Using user_id in the URL creates a new namespace for each user and makes sure each user chats with their own assistant, not someone else's.

Add your REST TOKEN to the authorization section as a Bearer so you can perform requests.

  1. Send the following JSON body:
{
  "id": "{{#sys.workflow_run_id#}}-{{#iteration.index#}}", // Provides a unique ID for each chunk
  "data": "{{#iteration.item#}}",
  "metadata": { "resource": "Doc Upload" }
}

Overall, this branch will follow the below logic: Doc-branch

For the application to follow this logic, a user query needs to start with UPLOAD.


Step 4: Google Search Integration

I'll show you how to add a Google Search Plugin to:

  • Let users search Google
  • Take links and snippets from the search
  • Store those results in the Upstash Vector Database

Search-branch

To perform a search:

  • Users type a query like SEARCH: what is Upstash?
  • A conditional block checks if the query starts with SEARCH:
  • It routes to the search tool and then to the rest of the logic

Flatten JSON code block takes the Google search JSON result and returns them as a string named result. Then, LLM uses this formatted string to generate a response and passes it to the user.

# 👇 flatten json
def main(searchResult: list) -> dict:
    formatted = []
    for item in searchResult[0]["organic_results"]:
        title = item.get("title", "No Title")
        snippet = item.get("snippet", "No Snippet")
        link = item.get("link", "No Link")
        formatted.append(f"Title: {title}\nSnippet: {snippet}\nLink: {link}")
 
    return {
        "result": "\n---\n".join(formatted)
    }

The Vectorize code block splits search results into chunks, which are then upserted to the vector database using HTTP requests in the next iteration block.
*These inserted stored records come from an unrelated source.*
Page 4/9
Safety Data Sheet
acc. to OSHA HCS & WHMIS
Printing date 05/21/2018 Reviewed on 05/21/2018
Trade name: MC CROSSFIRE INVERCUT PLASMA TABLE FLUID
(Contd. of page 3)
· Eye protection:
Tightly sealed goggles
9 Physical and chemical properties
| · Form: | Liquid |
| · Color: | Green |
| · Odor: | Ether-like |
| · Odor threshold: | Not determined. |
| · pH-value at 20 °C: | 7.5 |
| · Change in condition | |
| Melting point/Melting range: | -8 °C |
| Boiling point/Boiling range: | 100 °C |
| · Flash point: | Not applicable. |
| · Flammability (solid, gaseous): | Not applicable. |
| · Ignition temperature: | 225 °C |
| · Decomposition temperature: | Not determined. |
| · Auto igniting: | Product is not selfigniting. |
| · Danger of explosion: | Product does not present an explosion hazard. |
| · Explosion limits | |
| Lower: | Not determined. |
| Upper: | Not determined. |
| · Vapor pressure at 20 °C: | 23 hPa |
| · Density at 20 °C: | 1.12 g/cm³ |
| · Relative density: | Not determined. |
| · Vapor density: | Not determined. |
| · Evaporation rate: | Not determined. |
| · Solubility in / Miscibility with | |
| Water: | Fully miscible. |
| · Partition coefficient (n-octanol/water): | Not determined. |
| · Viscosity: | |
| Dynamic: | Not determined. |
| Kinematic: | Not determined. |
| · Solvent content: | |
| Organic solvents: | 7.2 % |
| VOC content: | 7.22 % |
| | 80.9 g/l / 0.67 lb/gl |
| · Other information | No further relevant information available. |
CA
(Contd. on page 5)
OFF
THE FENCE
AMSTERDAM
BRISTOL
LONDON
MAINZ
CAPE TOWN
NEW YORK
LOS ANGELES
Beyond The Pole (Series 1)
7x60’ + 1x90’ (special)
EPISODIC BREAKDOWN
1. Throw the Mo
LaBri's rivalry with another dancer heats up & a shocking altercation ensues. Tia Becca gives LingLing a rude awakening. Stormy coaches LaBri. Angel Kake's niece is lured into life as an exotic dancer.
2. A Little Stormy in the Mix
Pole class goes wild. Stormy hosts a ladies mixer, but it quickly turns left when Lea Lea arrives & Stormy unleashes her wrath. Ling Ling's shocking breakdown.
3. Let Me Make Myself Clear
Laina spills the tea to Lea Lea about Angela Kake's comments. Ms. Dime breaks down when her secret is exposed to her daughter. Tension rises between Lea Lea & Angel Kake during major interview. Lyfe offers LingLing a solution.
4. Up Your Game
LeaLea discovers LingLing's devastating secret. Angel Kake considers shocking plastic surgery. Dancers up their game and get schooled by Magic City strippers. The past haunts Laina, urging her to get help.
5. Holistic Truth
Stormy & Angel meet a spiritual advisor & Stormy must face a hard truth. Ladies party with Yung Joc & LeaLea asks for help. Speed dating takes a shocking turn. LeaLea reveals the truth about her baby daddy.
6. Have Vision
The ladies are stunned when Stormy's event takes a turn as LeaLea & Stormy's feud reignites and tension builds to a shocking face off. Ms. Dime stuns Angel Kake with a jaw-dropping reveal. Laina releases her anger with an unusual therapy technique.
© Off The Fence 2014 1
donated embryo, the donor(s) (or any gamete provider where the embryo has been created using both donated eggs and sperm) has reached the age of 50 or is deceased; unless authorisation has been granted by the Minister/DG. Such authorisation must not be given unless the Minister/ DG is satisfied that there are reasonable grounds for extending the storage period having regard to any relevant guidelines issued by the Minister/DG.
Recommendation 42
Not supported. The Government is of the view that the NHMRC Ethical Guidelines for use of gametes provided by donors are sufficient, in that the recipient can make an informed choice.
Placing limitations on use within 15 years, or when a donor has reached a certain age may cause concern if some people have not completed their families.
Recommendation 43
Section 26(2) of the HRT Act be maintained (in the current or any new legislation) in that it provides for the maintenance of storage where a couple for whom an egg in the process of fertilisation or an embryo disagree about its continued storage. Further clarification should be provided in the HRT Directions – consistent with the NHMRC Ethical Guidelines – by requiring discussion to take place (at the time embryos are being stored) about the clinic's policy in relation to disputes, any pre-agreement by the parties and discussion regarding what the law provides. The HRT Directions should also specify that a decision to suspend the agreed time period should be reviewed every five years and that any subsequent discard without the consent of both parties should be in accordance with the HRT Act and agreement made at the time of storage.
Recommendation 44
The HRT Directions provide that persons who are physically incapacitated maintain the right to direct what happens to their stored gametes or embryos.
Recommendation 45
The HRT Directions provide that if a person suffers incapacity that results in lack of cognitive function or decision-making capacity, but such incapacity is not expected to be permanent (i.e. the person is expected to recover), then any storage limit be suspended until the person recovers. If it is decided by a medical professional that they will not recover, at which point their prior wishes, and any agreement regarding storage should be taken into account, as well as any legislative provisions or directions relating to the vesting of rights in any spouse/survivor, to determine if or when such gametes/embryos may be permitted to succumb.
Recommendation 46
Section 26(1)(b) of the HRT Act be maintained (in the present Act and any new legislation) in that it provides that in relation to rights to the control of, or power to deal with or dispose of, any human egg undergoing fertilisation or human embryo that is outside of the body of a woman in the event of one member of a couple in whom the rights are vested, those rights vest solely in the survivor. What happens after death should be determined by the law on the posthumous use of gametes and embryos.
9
def main(searchResult: list) -> dict:
    if not searchResult or "organic_results" not in searchResult[0]:
        return {"chunks": []}
 
    chunks = []
    for item in searchResult[0]["organic_results"]:
        title = item.get("title", "")
        snippet = item.get("snippet", "")
        link = item.get("link", "")
 
        if snippet:
            content = f"{title}. {snippet} ({link})"
            chunks.append(content.strip())
 
    return {
        "result": chunks
    }

Step 5: Knowledge Retrieval From Vector DB

When a user asks a question:

  1. Retrieve the relevant data from Upstash Vector using the /query-data endpoint Retrieval
  2. Add Content-Type: application/json to the Headers and add JSON body like the following:
{
  "data": "{{#sys.query#}}", // user prompt
  "top_k": 6, // determines how many vectors will be retrieved
  "includeVectors": false,
  "includeMetadata": true,
  "includeData": true
}
  1. Append them to your LLM context
  2. Let the LLM generate a final response

Our AI assistant combines knowledge from both file contents and search results to provide accurate answers.


Conclusion

  • Upstash Rate-Limit Plugin handles traffic control for fair usage and protects your app from overload
  • Upstash Vector Database enables your assistant to learn and recall user-provided documents and search results over time
  • Dify allows you to orchestrate complex AI logic visually, with almost zero backend code

With this setup, you're not just building a chatbot; you're creating an AI assistant that learns from user input and customizes its responses. Upstash handles both chat memory and rate-limiting, while Dify orchestrates the business logic.

Following this tutorial, you can build your AI assistants in minutes with Dify + Upstash.